Antonius avanza por un país desolado y masacrado por la peste negra, intentando comprender todo cuanto observa, para encontrar esa señal que calme su espíritu. Incluso, inconscientemente, se confiesa con la muerte, quien en silencio escucha las dudas de un contrincante que le desvela los movimientos de sus piezas; la parca es tramposa, una jugadora de ventaja consciente de la imposibilidad de que alguien se le escape, pero ese es su único conocimiento, ni siquiera ella puede contestar a un hombre que necesita que alguien le muestre algo tangible que le confirme la presencia de Dios y de esa vida prometida tras la partida. Para cumplir sus intenciones se detiene allí donde encuentra gente, a ellos pregunta, charla e incluso invita a que le acompañen, como sería el caso de la familia de juglares compuesta por Jof (
Nils Poppe), Mia (Bibi Andersson) y el bebé de estos; en cuya compañía descubrirá un instante de paz, en el que comprende que disfrutar de las pequeñas cosas que forman la vida podría ser una respuesta, pero no la definitiva.
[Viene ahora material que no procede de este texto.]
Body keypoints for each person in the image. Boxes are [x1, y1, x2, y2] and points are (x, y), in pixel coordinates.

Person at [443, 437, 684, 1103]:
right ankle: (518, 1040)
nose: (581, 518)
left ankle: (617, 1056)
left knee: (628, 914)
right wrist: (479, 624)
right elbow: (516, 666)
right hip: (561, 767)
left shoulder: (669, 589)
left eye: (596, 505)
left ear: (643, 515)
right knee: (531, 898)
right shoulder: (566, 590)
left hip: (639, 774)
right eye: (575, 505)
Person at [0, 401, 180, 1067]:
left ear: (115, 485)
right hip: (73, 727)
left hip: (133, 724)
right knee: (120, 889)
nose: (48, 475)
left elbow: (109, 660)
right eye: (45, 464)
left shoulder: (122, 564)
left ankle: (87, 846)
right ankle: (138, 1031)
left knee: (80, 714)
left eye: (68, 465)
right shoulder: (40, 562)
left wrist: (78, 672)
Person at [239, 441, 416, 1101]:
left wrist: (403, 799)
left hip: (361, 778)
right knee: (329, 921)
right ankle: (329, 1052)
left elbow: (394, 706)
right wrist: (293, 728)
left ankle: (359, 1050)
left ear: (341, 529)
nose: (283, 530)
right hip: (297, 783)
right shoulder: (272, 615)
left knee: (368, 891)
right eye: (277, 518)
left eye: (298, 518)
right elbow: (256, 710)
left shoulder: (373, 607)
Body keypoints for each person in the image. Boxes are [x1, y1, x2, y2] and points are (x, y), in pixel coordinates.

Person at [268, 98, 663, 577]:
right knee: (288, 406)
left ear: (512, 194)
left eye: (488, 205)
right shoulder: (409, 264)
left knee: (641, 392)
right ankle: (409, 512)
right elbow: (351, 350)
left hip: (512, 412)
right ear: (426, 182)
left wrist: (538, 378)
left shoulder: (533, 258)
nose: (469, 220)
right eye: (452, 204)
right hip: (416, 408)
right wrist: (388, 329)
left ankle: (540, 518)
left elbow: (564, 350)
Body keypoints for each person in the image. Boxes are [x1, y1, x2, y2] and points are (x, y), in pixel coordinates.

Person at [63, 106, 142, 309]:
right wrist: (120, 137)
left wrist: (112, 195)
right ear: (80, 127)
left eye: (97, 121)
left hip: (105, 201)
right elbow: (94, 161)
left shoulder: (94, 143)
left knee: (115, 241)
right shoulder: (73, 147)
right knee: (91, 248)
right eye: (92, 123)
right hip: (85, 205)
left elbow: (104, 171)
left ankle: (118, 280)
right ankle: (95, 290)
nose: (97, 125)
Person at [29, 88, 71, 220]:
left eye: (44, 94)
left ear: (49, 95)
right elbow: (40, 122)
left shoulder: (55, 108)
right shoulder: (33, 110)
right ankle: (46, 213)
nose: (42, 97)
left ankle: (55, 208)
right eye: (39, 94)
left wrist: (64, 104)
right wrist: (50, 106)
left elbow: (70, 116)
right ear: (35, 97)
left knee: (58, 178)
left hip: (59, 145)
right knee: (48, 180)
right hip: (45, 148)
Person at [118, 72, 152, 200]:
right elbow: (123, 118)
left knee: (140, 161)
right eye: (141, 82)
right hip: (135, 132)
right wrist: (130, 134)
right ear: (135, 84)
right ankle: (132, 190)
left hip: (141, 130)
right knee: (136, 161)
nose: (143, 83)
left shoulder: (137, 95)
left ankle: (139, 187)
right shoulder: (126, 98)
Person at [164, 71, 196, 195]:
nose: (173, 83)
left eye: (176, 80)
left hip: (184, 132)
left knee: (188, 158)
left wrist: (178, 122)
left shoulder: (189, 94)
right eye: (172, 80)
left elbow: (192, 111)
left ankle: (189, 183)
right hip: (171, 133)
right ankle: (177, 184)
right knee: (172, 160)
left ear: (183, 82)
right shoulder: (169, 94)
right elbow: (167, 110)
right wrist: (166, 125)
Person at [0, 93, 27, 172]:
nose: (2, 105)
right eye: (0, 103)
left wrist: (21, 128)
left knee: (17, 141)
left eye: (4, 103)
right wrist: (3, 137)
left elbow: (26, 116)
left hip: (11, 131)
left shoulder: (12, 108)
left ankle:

Sin embargo ese almuerzo en el campo, en compañía de sus compañeros de viaje, le ofrece una nueva perspectiva para enfrentarse a esa muerte que acecha y desea finalizar una partida que sabe suya. Quizá El séptimo sello sea una de las películas más logradas de Ingmar Bergman, porque el cineasta expuso con sencillez y claridad pasmosa el itinerario de dos hombres de pensamientos opuestos ante la vida y la muerte, por un lado Antonius y la búsqueda teológica y metafísica que le explique el sentido de la vida y del más allá y, por otro, Jöns se decanta por lo tangible y terrenal, y por aquello que sus sentidos le permitan disfrutar u observar. Pero el viaje de esta pareja de cruzados, desilusionados por una guerra que no resultó como deseaban, recoge a otros personajes que caminarán a su lado hacia un encuentro inevitable, que cada uno tendrá que asumir según sus propios pensamientos.